- _Serie di esercizi_
1) Nel testo sulla riscrittura dello Statuto, per volontà di chi sono nate le pro loco?
2) Riscrivi il testo sulla riscrittura dello Statuto da "E non dimentichiamo" giù fino a "sorgere dei monopoli).", sostituendo "centinaia" con "decine".

- _Testo citato_

────────────────

Guardiamo la luna, non il dito

1 Marzo 2017
Cristiano Sabino

Riceviamo e pubblichiamo la risposta di Cristiano Sabino all’articolo di Claudia Zuncheddu sulla riscrittura dello Statuto (Red)

Come non dare ragione a Claudia Zuncheddu quando, nel suo bello e approfondito articolo pubblicato sul Manifesto Sardo Il sogno ingenuo della riscrittura dello Statuto Speciale Sardo, sottolinea come tutto ciò che viene toccato dalla classe politica legata ai partiti centralisti si trasformi miracolosamente in fango. Ciò avviene da anni, anzi, da sempre. Potremmo tranquillamente dichiarare che il compito dei partiti italiani in Sardegna e delle loro varie stampelle, consiste proprio in questo: assimilare e distorcere tutte le elaborazioni politiche, economiche e filosofiche prodotte dall’indipendentismo per disinnescarle. Lo stesso patrimonio culturale sardo ha subito questo processo e non bisogna dimenticare che le pro loco sono nate per volontà del fascismo al fine folklorizzare la cultura sarda e italianizzare i sardi.

E non dimentichiamo neppure la confluenza di una parte del Partito Sardo D’Azione nel fascismo stesso (il cosiddetto sardofascismo). Dal dopoguerra in poi sono centinaia i casi di manipolazione e corruzione delle idee sardiste e indipendentiste, come molteplici sono i casi di compravendita dei suoi valori e putroppo anche dei suoi dirigenti. In tempi più recenti possiamo fare l’esempio di due grandi cavalli di battaglia dell’indipendentismo: la flotta sarda e l’agenzia sarda delle entrate. La prima fu realizzata in maniera distorta e grottesca dalla Gunta Cappellacci e tutti sappiamo come finì quell’esperimento, anche grazie alle assurde regole della UE sulla concorrenza (le quali impediscono al pubblico di finanziare il privato ma non impediscono il sorgere dei monopoli).

────────────────

(Voci elencate in un dataset)
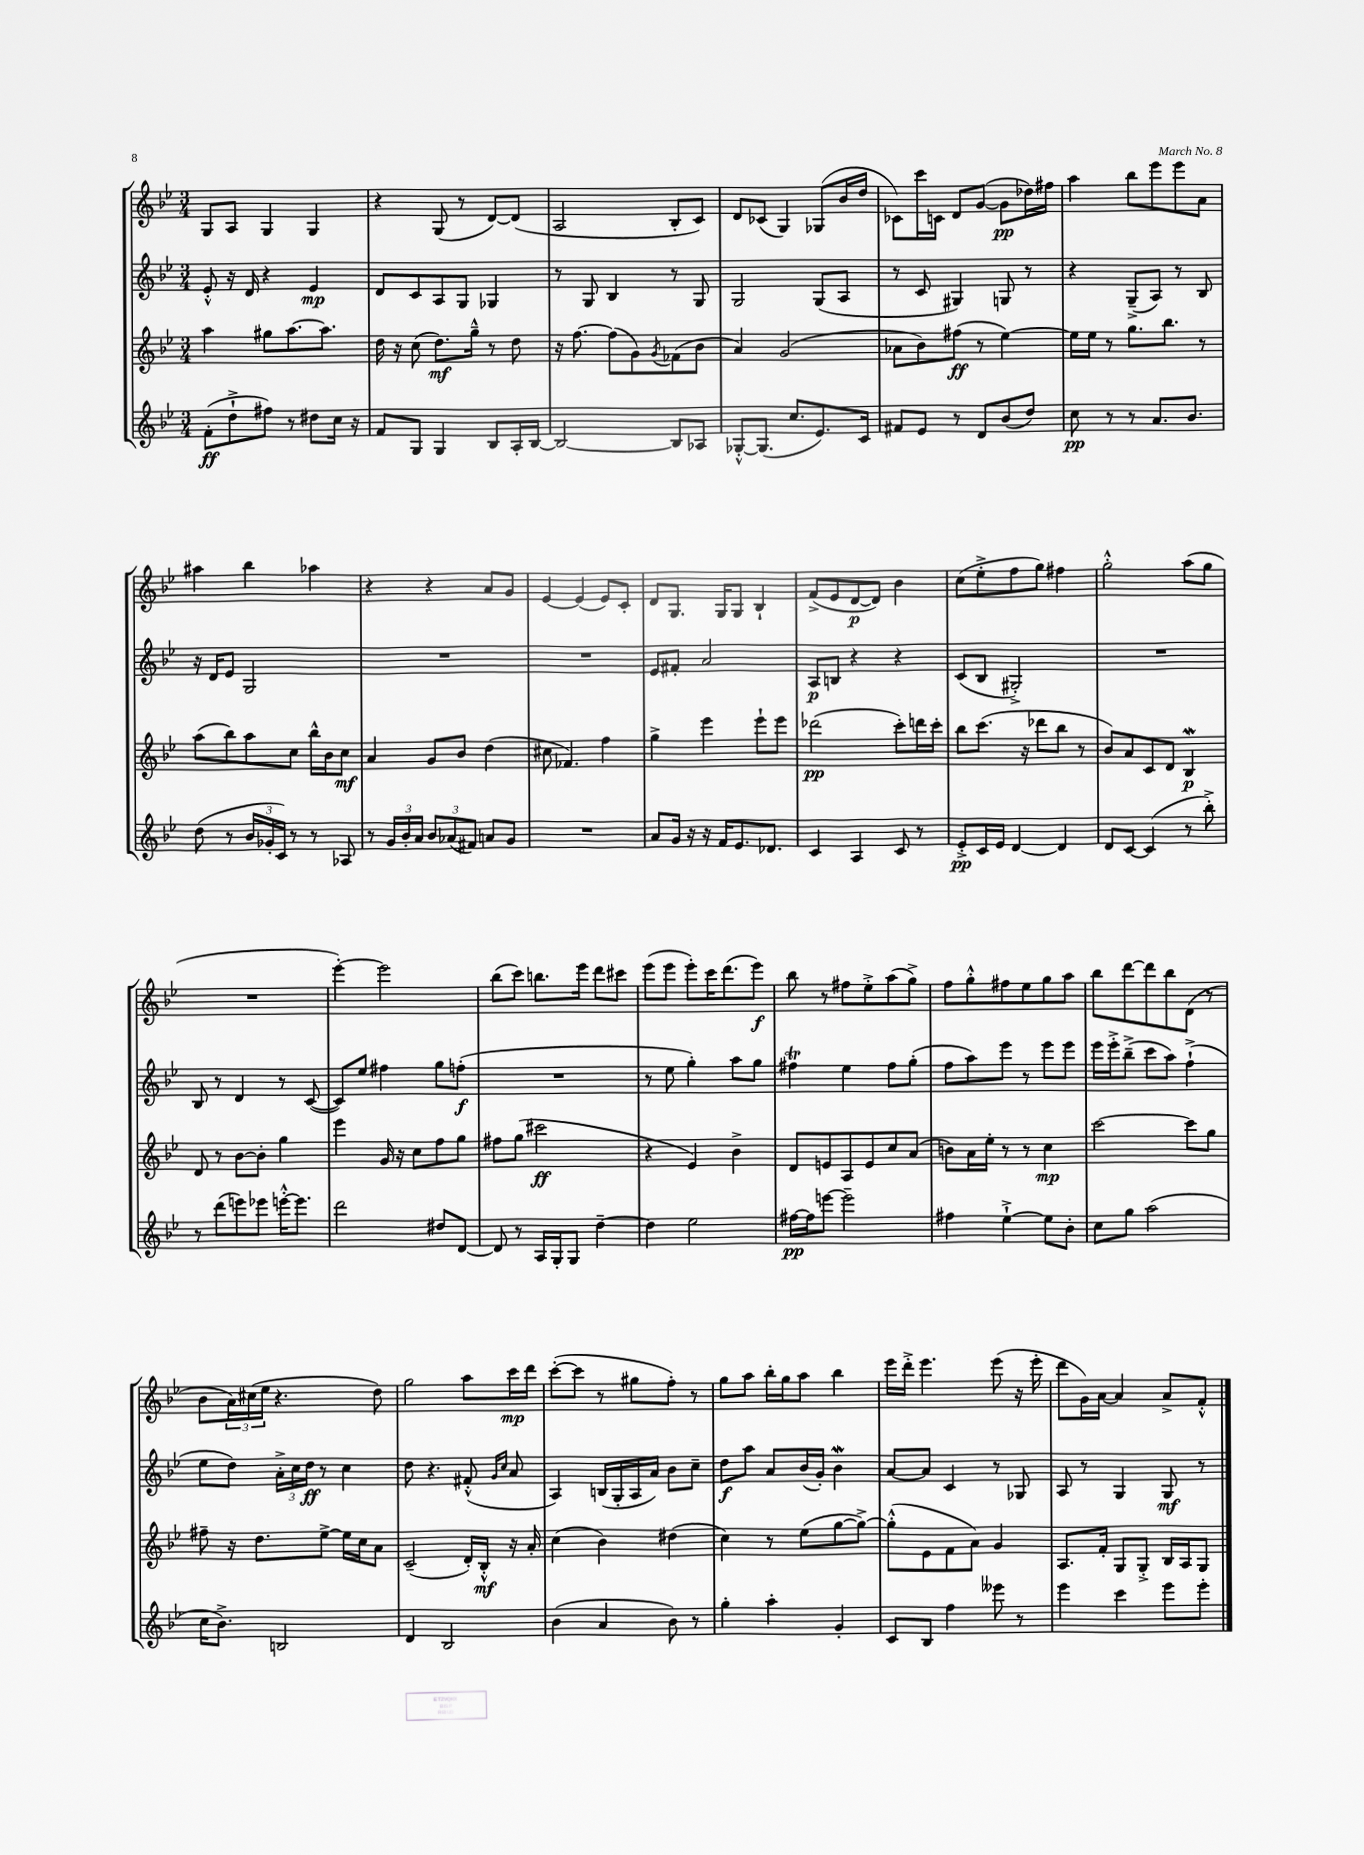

**kern	**kern	**kern	**kern
*staff4	*staff3	*staff2	*staff1
*clefG2	*clefG2	*clefG2	*clefG2
*k[b-e-]	*k[b-e-]	*k[b-e-]	*k[b-e-]
*M3/4	*M3/4	*M3/4	*M3/4
(8f'	4aa	8e-'^^	8G
8dd`^	.	16r	8A
.	.	16d	.
8ff#)	8gg#	4r	4G
8r	[8.aa	.	.
8dd#	.	4e-	4G
.	8.aa]	.	.
16cc	.	.	.
16r	.	.	.
=	=	=	=
8f	16dd	8d	4r
.	16r	.	.
8G	(8cc	8c	.
4G	8.dd)	8A	(8G
.	.	8G	8r
.	16gg~^^	.	.
8B-	8r	4G-	[8d)
16A'	8dd	.	(8d]
[16B-	.	.	.
=	=	=	=
2B-_	16r	8r	2A
.	[8.ff	.	.
.	.	8G	.
.	(8ff]	4B-	.
.	8g)	.	.
.	8qg	.	.
8B-]	(8f-	8r	8B-'
8A-	8b-	8G	8c)
=	=	=	=
[8G-'^^	4a)	2G	8d
(8.G-]	.	.	(8c-
.	(2g	.	4G)
8.cc	.	.	.
8.e-)	.	(8G	(8G-
.	.	8A	16b-
16c	.	.	16dd
=	=	=	=
8f#	8a-	8r	8c-)
8e-	8b-)	8c	16ccc
.	.	.	16c
8r	(8ff#	4G#)	8d
8d	8r	.	([8g
(8b-	[4ee-)	8G	8g]
8dd)	.	8r	16dd-)
.	.	.	16ff#
=	=	=	=
8cc	16ee-]	4r	4aa
.	16ee-	.	.
8r	8r	.	.
8r	8.gg	(8G~^	8bb-
8.a	.	8A)	8eee-
.	8.bb-	.	.
.	.	8r	8eee-
8.b-	.	.	.
.	8r	8B-	8a
=	=	=	=
(8dd	(8aa	16r	4aa#
.	.	16d	.
8r	8bb-)	8e-	.
24b-	8aa	2G	4bb-
24g-'	.	.	.
24c)	.	.	.
8r	8cc	.	.
8r	16bb-^^	.	4aa-
.	16b-	.	.
8A-	8cc	.	.
=	=	=	=
8r	4a	2.r	4r
24g	.	.	.
24b-'	.	.	.
24a	.	.	.
12b-	8g	.	4r
(12a-	.	.	.
.	8b-	.	.
12f#)	.	.	.
8a	(4dd	.	8a
8g	.	.	8g
=	=	=	=
2.r	8cc#	2.r	[4e-
.	4.f-)	.	.
.	.	.	(4e-]
.	4ff	.	8e-)
.	.	.	8c'
=	=	=	=
8a	4gg^	8e-	8d
16g	.	8f#'	8.G
16r	.	.	.
16r	4eee-	2a	.
16f	.	.	16G
8.e-	.	.	8G
.	8eee-`	.	4B-`
8.d-	.	.	.
.	8eee-	.	.
=	=	=	=
4c	(2ddd-	8A	(8f^
.	.	8B	8e-
4A	.	4r	[8d
.	.	.	8d])
8c	8ccc')	4r	4b-
8r	16ddd	.	.
.	16ccc'	.	.
=	=	=	=
8e-'^	8bb-	(8c	(8cc
16c	(8.ccc	8B-	8ee-'^
16e-	.	.	.
[4d	.	2G#'^)	8ff
.	16r	.	.
.	8ddd-	.	8gg)
4d]	8bb-	.	4ff#
.	8r	.	.
=	=	=	=
8d	8b-)	2.r	2gg'^^
[8c	8a	.	.
(4c]	8c	.	.
.	8d	.	.
8r	4B-	.	(8aa
8bb-'^)	.	.	8gg
=	=	=	=
8r	8d	8B-	2.r
(8ddd	8r	8r	.
8eee)	[8b-	4d	.
8eee-	8b-']	.	.
[16eee'^^	4gg	8r	.
8.eee]	.	.	.
.	.	([8c	.
=	=	=	=
2ddd	4eee-	8c])	[4eee-')
.	.	8ee-	.
.	16g	4ff#	2eee-]
.	16r	.	.
.	8cc	.	.
8dd#	8ff	8gg	.
[8d	8gg	(8ff'	.
=	=	=	=
8d]	8ff#	2.r	(8bb-
8r	(8gg	.	8ccc)
16A	2ccc#	.	8.bb
16G'	.	.	.
8G	.	.	.
.	.	.	16eee-
[4dd~	.	.	8ddd
.	.	.	8ccc#
=	=	=	=
4dd]	4r	8r	(8eee-
.	.	8ee-	8eee-
2ee-	4e-)	4gg')	8eee-')
.	.	.	16ccc
.	.	.	(8.ddd
.	4b-^	8aa	.
.	.	8gg	8eee-)
=	=	=	=
[16ff#	8d	4ff#	8bb-
16ff#]	.	.	.
[8eee	8e	.	8r
2eee~]	8A	4ee-	8ff#
.	8e	.	8ee-'^
.	8cc	8ff#	(8aa
.	(8a	(8gg'	8gg^)
=	=	=	=
4ff#	8b)	8ff	8ff
.	16a	8aa)	8gg'^^
.	16ee-'	.	.
[4ee-`^	8r	8eee-	8ff#
.	8r	8r	8ee-
8ee-]	4cc	8eee-	8gg
8b-'	.	8eee-	8aa
=	=	=	=
8cc	[2ccc	16eee-	8bb-
.	.	16eee-'^	.
8gg	.	(8bb-~^	[8ddd
(2aa	.	8ccc	8ddd]
.	.	8aa)	8bb-
.	8ccc]	(4ff`^	(8d
.	8gg	.	8r
=	=	=	=
16cc	8ff#~	8ee-	8b-
8.b-^)	.	.	.
.	16r	8dd)	24a)
.	.	.	(24cc#
.	8.dd	.	.
.	.	.	24ee-
2B	.	24a'^	4.r
.	.	24cc	.
.	.	24dd	.
.	[8ee-^	8r	.
.	16ee-]	4cc	.
.	16cc	.	.
.	8a	.	8dd)
=	=	=	=
4d	(2c~	8dd	2gg
.	.	4.r	.
2B-	.	.	.
.	16d')	(8f#'^^	8aa
.	16B-'^^	.	.
.	.	16qqg	.
.	.	16qqcc	.
.	16r	8a	16ccc
.	16a'	.	16ddd
=	=	=	=
(4b-	(4cc	4A)	([8ccc'
.	.	.	8ccc]
4a	4b-)	(16B	8r
.	.	16G'	.
.	.	16A	8gg#
.	.	16a)	.
8b-)	(4dd#	8b-	8ff')
8r	.	8cc~	8r
=	=	=	=
4gg'	4cc)	8dd	8gg
.	.	8aa	8aa
4aa'	8r	8a	16bb-'
.	.	.	16gg
.	(8ee-	(16b-	8aa
.	.	16g')	.
4g'	[8gg	4b-	4bb-
.	8gg^_)	.	.
=	=	=	=
8c	(8gg'^^]	[8a	16eee-
.	.	.	16ddd'^
8B-	8e-	8a]	4.eee-
4ff	8f	4c	.
.	8a)	.	.
8eee--	4g	8r	(8eee-
8r	.	8G-	16r
.	.	.	16eee-'
=	=	=	=
4eee-	8.A	8A	8ddd
.	.	8r	16g)
.	16f'	.	[16a
4ccc	8G	4G	4a]
.	8G'^	.	.
8eee-	16B-	8G	8a^
.	16A	.	.
8eee-'	8G	8r	8f'^^
==	==	==	==
*-	*-	*-	*-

────────────────

- _Soluzioni per esercizio_
1) Per volontà del fascismo.

2)
E non dimentichiamo neppure la confluenza di una parte del Partito Sardo D’Azione nel fascismo stesso (il cosiddetto sardofascismo). Dal dopoguerra in poi sono decine i casi di manipolazione e corruzione delle idee sardiste e indipendentiste, come molteplici sono i casi di compravendita dei suoi valori e putroppo anche dei suoi dirigenti. In tempi più recenti possiamo fare l’esempio di due grandi cavalli di battaglia dell’indipendentismo: la flotta sarda e l’agenzia sarda delle entrate. La prima fu realizzata in maniera distorta e grottesca dalla Gunta Cappellacci e tutti sappiamo come finì quell’esperimento, anche grazie alle assurde regole della UE sulla concorrenza (le quali impediscono al pubblico di finanziare il privato ma non impediscono il sorgere dei monopoli).